_EXCERPT_
__________________________________________________

Staying Healthy in a Stressful World

“Life is in the breath.  He who half breathes, half lives.”—Proverb

In the interests of full disclosure, you should know that in many ways this book—and the television series from which it comes—was  inspired by the work of Dr. Herbert Benson, whose pioneering efforts in mind/body research 30 years ago led to the founding of the Mind/Body Medical Institute at what is now Boston’s Beth Israel Deaconess Medical Center.

I first met Dr. Benson in October of 1987. I was then working as a correspondent for ABC News Nightline and had come to the clinic in pursuit of a story of psychoneuroimmunology—the medical name for the study of the mind/body connection. The clinic staff was obliging and helpful, and Dr. Benson was patient as he answered my questions, then submitted to the usual cutaway shots of the two of us talking. I smile now as I look back on that scene. There I was, yet another earnest and well-meaning but essentially uninformed reporter, plying him with the sort of questions that he had no doubt answered dozens of times. At the time, it was fascinating, but basically one more story in a 15-year string of (usually) interesting assignments.

One of Dr. Benson’s illustrations was especially captivating, however. During a trip to Tibet, he had shot videos of Tibetan monks inside a mountain cave in temperatures of 40 degrees Fahrenheit, as they dunked sheets into water until they were sopping wet, and wrapped the sheets around their bodies. Then they went into a deep meditative state.  Within a space of three to five minutes, you could see steam rising from their near-naked bodies as the sheets began to dry. After 35 minutes, the sheets were completely dry once again. That got my attention. As a child, I had often wondered: if we were only using 10 percent of our brains, what was the other 90 percent there for? What else might it—might we—be capable of?

__________________________________________________

_DATA_
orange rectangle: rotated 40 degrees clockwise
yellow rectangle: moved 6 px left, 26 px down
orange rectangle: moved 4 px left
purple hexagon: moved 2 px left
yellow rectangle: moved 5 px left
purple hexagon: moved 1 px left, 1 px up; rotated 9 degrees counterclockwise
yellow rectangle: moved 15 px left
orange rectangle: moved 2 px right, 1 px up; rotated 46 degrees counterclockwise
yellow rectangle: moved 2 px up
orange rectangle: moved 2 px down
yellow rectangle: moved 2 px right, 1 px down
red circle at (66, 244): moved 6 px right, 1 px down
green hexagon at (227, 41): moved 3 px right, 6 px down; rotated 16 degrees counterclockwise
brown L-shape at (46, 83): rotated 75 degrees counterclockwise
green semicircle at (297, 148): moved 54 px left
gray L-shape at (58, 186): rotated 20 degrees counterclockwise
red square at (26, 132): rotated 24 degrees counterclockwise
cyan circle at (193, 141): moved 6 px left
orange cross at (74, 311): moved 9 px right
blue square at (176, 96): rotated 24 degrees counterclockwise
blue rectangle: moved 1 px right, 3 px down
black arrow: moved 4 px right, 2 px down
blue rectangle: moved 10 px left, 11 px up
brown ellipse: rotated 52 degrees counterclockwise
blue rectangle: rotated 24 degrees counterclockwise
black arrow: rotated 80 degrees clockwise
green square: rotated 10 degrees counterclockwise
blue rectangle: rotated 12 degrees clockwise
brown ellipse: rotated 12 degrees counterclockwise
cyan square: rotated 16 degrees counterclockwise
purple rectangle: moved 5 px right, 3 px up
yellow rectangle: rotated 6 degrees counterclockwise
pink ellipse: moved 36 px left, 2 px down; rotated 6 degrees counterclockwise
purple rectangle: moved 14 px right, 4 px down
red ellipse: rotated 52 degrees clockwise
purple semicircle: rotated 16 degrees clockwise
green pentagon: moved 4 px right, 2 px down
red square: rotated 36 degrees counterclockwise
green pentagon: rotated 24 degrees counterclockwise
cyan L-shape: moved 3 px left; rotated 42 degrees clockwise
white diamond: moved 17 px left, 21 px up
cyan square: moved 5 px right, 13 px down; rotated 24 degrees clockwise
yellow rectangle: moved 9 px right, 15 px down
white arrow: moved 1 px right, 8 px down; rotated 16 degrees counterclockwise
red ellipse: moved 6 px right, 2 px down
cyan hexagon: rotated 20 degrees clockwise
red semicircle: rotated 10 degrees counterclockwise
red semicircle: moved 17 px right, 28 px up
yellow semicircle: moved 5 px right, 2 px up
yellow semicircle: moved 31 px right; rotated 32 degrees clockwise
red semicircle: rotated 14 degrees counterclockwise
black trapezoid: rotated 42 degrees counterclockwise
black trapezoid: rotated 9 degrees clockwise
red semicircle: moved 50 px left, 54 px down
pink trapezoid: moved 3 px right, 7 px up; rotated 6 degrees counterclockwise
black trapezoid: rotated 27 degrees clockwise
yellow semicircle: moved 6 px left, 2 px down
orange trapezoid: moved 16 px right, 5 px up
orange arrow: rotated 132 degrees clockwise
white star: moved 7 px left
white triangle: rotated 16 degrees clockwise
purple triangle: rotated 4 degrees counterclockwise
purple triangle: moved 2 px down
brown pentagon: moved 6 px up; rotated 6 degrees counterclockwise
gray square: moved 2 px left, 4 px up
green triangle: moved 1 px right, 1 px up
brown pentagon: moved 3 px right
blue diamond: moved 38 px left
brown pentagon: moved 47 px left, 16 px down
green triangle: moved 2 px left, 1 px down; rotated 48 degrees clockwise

__________________________________________________

_PROBLEMS TO SOLVE_
[1] Reproduce the part of the passage on staying healthy starting at "One of Dr. Benson’s" and ending at "we—be capable of?", substituting "Buddhist monks" for "Tibetan monks".
[2] Extend the passage on staying healthy by writing what comes next after its final sentence.

_ANSWERS GIVEN_
[1]
One of Dr. Benson’s illustrations was especially captivating, however. During a trip to Tibet, he had shot videos of Buddhist monks inside a mountain cave in temperatures of 40 degrees Fahrenheit, as they dunked sheets into water until they were sopping wet, and wrapped the sheets around their bodies. Then they went into a deep meditative state.  Within a space of three to five minutes, you could see steam rising from their near-naked bodies as the sheets began to dry. After 35 minutes, the sheets were completely dry once again. That got my attention. As a child, I had often wondered: if we were only using 10 percent of our brains, what was the other 90 percent there for? What else might it—might we—be capable of?

[2]
As the crew and I stepped into the crisp autumn air outside the hospital, our producer approached from a nearby office, where she had just placed a call to the ABC News desk in New York. Her face was ashen. “The stock market’s crashed,” she reported. “The Dow dropped 500 points today.” I stared at her, my interest in the intricacies of the mind’s interaction with the body momentarily forgotten in the adrenaline rush of this new development. It was certainly a memorable way to fix the date of the Benson interview in my mind forever.

Years later, the stock market has risen and fallen any number of times, and sharing what I’ve learned about health, well-being, and spirituality has changed from “just another story” to my life’s defining passion. As I began developing this television series, the best place to start seemed to be where for me it all began—at Dr. Benson’s mind/body clinic in Boston, where he and his staff toil patiently, trying to help the rest of us learn to slow down and live.

Interview: Herbert Benson

Herbert Benson, M.D., is the Director Emeritus of the Benson-Henry Institute (BHI), and Professor of Medicine, Harvard Medical School.

A graduate of Wesleyan University and the Harvard Medical School, Dr. Benson is the author or co-author of more than 190 scientific publications and 12 books, including The Relaxation Response, Timeless Healing: The Power and Biology of Belief, and Relaxation Revolution.  More than five million copies of his books have been printed in many languages. His work serves as a bridge between medicine and religion, East and West, mind and body, and belief and science.

Gail Harris:  For the benefit of those of us who haven’t heard this story, how did you first begin discovering the mind/body connection 30 years ago?

Dr. Benson:  As a cardiologist, I was fascinated why some of my patients had high blood pressure in my office but didn’t have high blood pressure on the outside.  So I asked the question, could it be stress? In those years, it was really beyond the pale to even consider that stress, something in the mind, could affect the body. I decided to follow up on that and went back to Harvard Medical School to the Department of Physiology to see whether I could set up an animal model for stress-induced high blood pressure. We were successful.  We were able to show through operant conditioning, which later became biofeedback techniques, that we could actually have the moneys increase or decrease their blood pressure on cue.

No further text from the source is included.